◆ What the task asks ◆
Read through the data, and wherever a line holds the word "TVBR", write that line out.

- - - - - - -

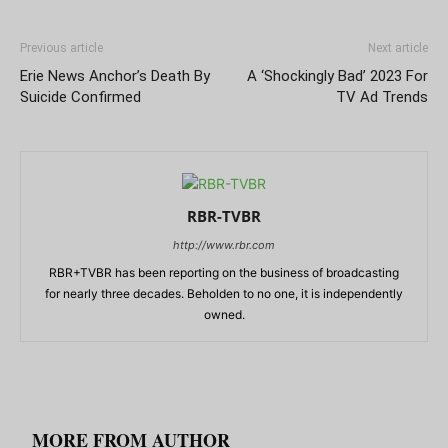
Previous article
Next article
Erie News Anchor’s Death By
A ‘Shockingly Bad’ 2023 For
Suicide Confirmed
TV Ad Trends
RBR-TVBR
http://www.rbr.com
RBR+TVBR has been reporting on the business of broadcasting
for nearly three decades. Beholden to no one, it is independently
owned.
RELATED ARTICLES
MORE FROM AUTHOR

- - - - - - -

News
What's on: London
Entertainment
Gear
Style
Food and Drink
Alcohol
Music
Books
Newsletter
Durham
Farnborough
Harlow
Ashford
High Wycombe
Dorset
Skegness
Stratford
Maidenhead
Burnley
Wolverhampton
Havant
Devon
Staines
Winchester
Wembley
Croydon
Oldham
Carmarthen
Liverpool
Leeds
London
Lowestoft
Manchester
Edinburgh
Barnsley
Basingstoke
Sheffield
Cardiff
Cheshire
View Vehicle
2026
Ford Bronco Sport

- - - - - - -

◆ Response area ◆
RBR-TVBR
RBR+TVBR has been reporting on the business of broadcasting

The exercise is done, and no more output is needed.